BY MIKE STONE
A landmark liquid air energy storage (LAES) plant was officially unveiled this week with the opening of Highview Power’s grid-scale plant at Pilsworth, UK.
The project, at an energy recovery facility in Bury, Greater Manchester, showcases an energy storage technology that holds the promise of delivering hundreds of megawatts of power for multiple hours.
This is a scale and duration that, to date, only pumped hydro has been able to offer commercially. But LAES comes without pumped hydro’s geographical restrictions.
As well as storing energy as liquid air, the 5MW, 15MWh Pilsworth facility converts low-grade waste heat from GE Jenbacher landfill gas engines into power.
The project was developed in partnership with Viridor, a recycling and renewable energy company, and has been operational and exporting to the grid since April 2018.
Winter peaks and auxiliary service support
The plant will support the grid with reserve and regulation services. Hybridisation of the plant later in the summer will offer near-instantaneous response, serving frequency response markets.
Prof John Loughhead, Chief Scientific Adviser at the Department for Business, Energy and Industrial Strategy, attended the ribbon cutting, underlining the UK Government’s commitment to a project backed with public money.
Initially the project attracted GBP£8m of UK government funding. In an interview with Energy Storage Report, business development director Matthew Barnett said another £1.7m was injected at the end of 2017.
Of this, £192,000 from the Energy Entrepreneurs Fund went towards installing Highview’s high-grade cold store technology.
The remaining £1.5m, from Innovate UK, the UK’s innovation agency, allowed the company to add very fast-acting frequency response to the system’s capabilities.
As previously reported, responding to grid frequency events within one second will allow the plant to meet the requirements of the UK National Grid’s fastest frequency response service provisions.
Key advantages of LAES
The plant is designed to be able to bid to supply these services to the grid in future. Barnett said LAES was suited to providing ancillary services such as frequency response, spinning reserve and black-start capability.
Also, the way Highview’s LAES technology is configured allows it to deliver long-duration storage along with these services at significantly lower cost compared to current batteries, he said.
The Pilsworth LAES plant is the culmination of 12 years of development for Highview, but it isn’t the only recent milestone for the company.

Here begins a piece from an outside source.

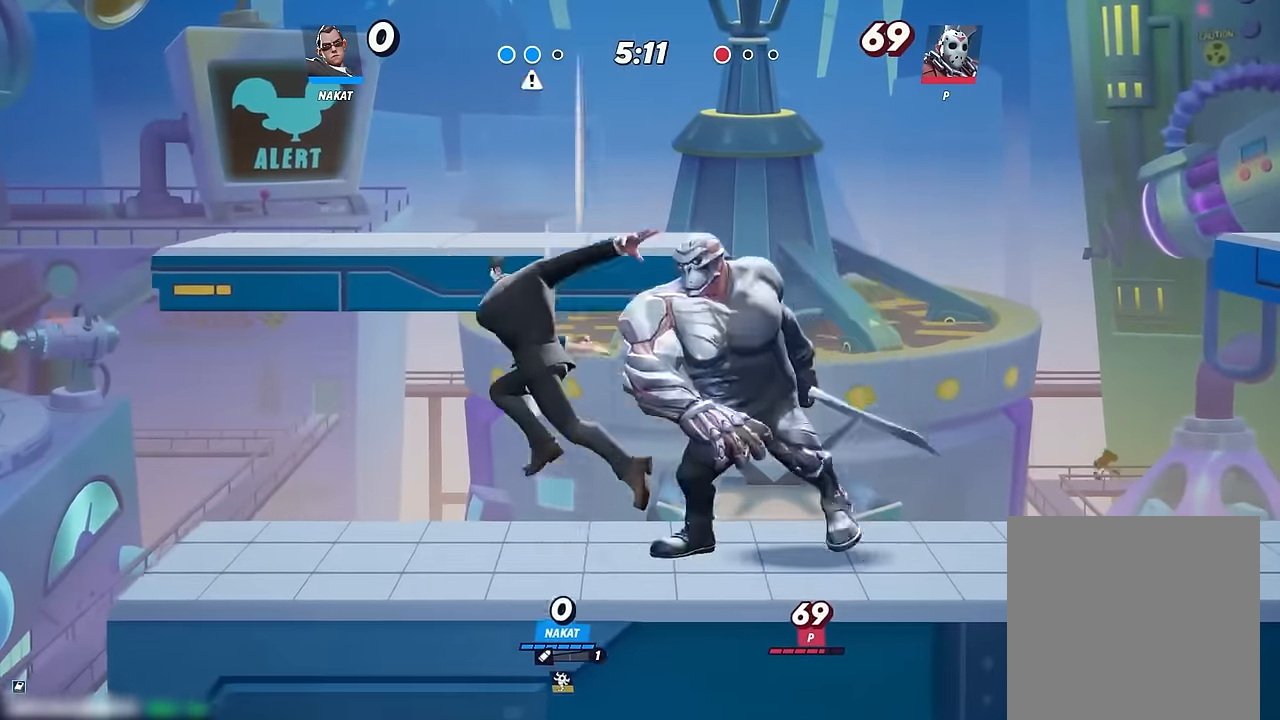
{"dt_ms": 500, "buttons": [], "left_stick": "left", "right_stick": "center", "events": [[100, "left_stick", "left"]]}
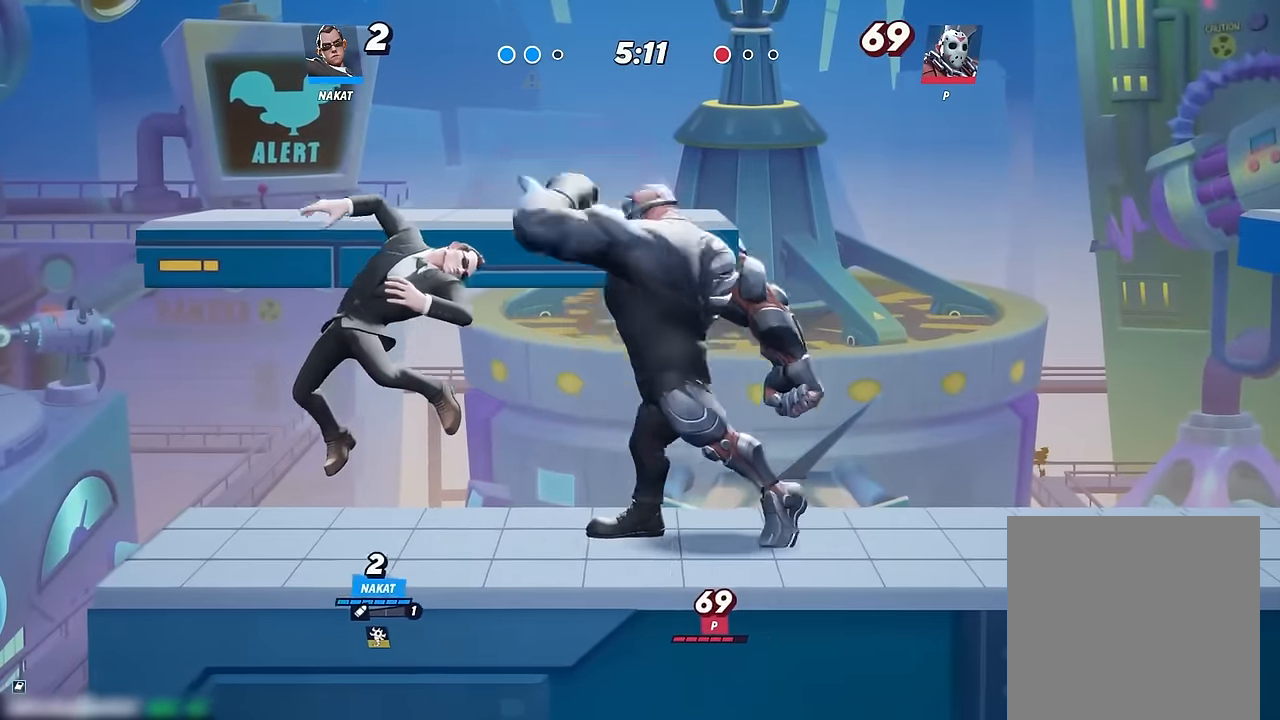
{"dt_ms": 500, "buttons": ["R2"], "left_stick": "right", "right_stick": "center", "events": [[100, "left_stick", "right"], [417, "R2", "down"]]}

Barnett revealed that his company’s New York office was making progress in developing projects on the US East Coast and in California.

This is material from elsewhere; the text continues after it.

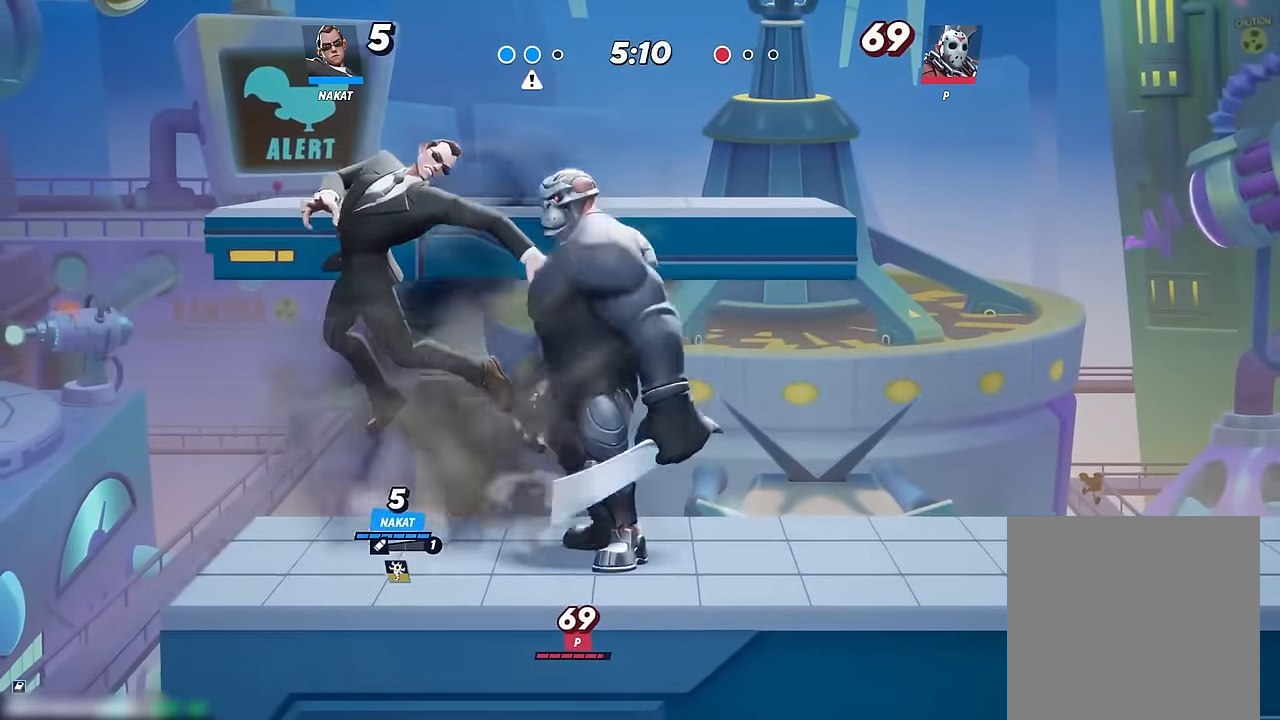
{"dt_ms": 500, "buttons": [], "left_stick": "right", "right_stick": "center", "events": [[17, "R2", "up"], [83, "R2", "down"], [217, "R2", "up"], [267, "R2", "down"], [400, "R2", "up"]]}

In February, Highview announced that it was collaborating with SNC-Lavalin to deploy energy storage solutions for utility-scale applications in North America.

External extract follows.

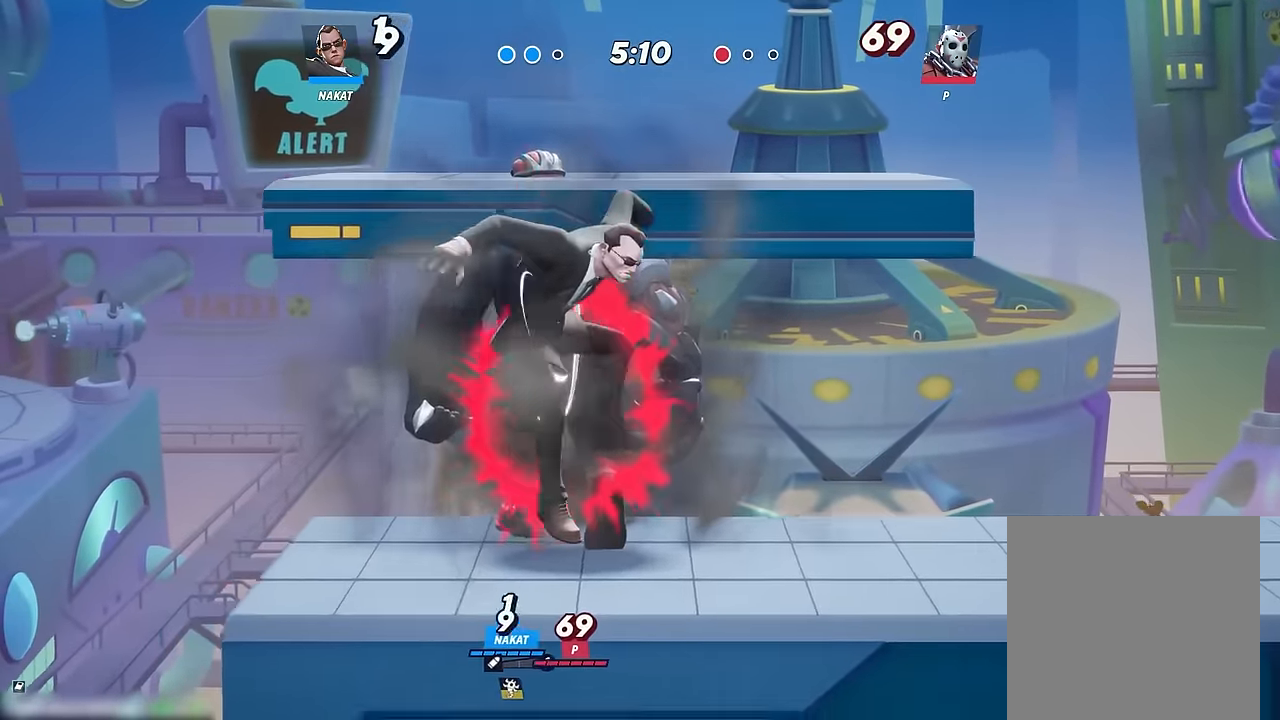
{"dt_ms": 500, "buttons": [], "left_stick": "right", "right_stick": "center", "events": [[217, "left_stick", "center"], [333, "left_stick", "right"]]}
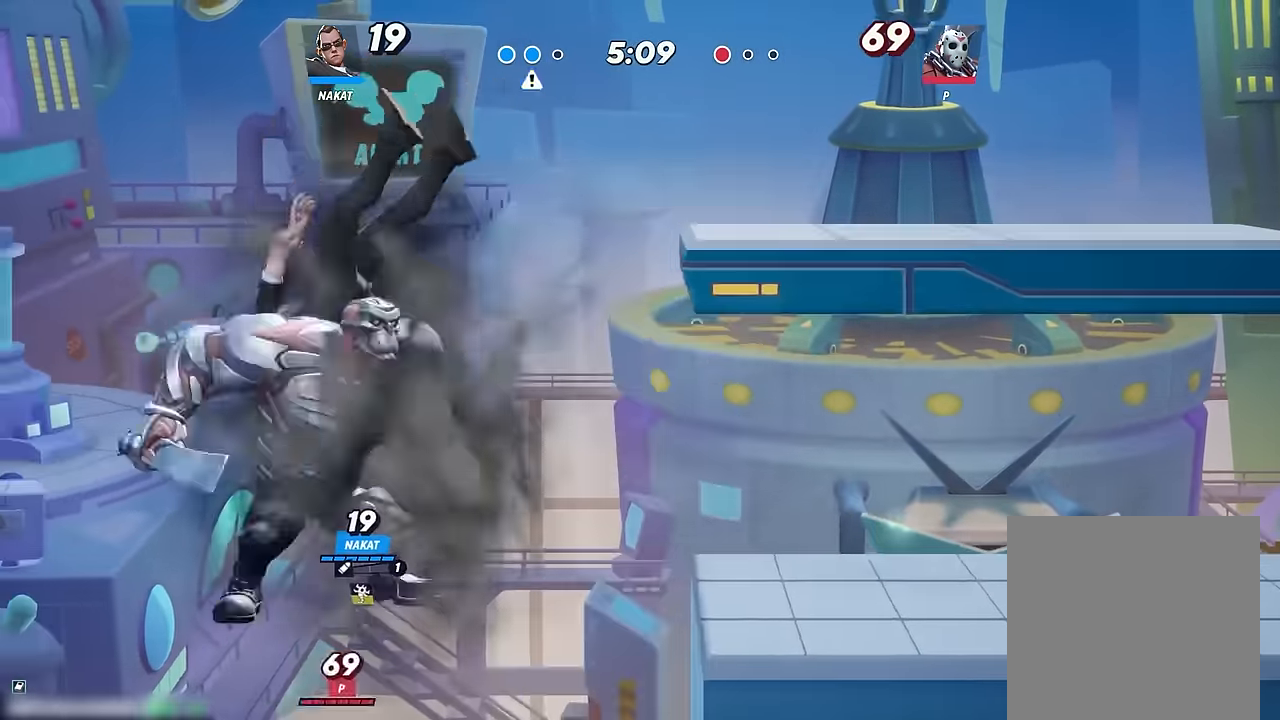
{"dt_ms": 500, "buttons": [], "left_stick": "up-right", "right_stick": "center", "events": [[50, "R2", "down"], [200, "R2", "up"], [300, "left_stick", "up"], [450, "right_stick", "up"], [500, "left_stick", "up-right"], [500, "right_stick", "center"]]}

Engineering, procurement and construction partners
“Highview has invested considerable time and effort vetting potential engineering, procurement and construction management partners,” said Highview Power CEO Gareth Brett in a press release.
The announcement was followed in March by the news that Highview had named energy executive Carl Sheldon as president of the company’s US subsidiary, spearheading market development in North America.
Previously, Sheldon was CEO of the Abu Dhabi National Energy Company, where his stewardship led the company to global success in the oil and gas and power industries.
He was also the managing partner of Allen & Overy LLP’s Frankfurt and New York offices during his 25 years with the firm, advising on general international commercial and finance matters, and project financing in the energy sector.
As part of its moves to expand worldwide, Highview is also pursuing a fresh round of investment to fund growth, timed for the second half of 2018, Barnett said.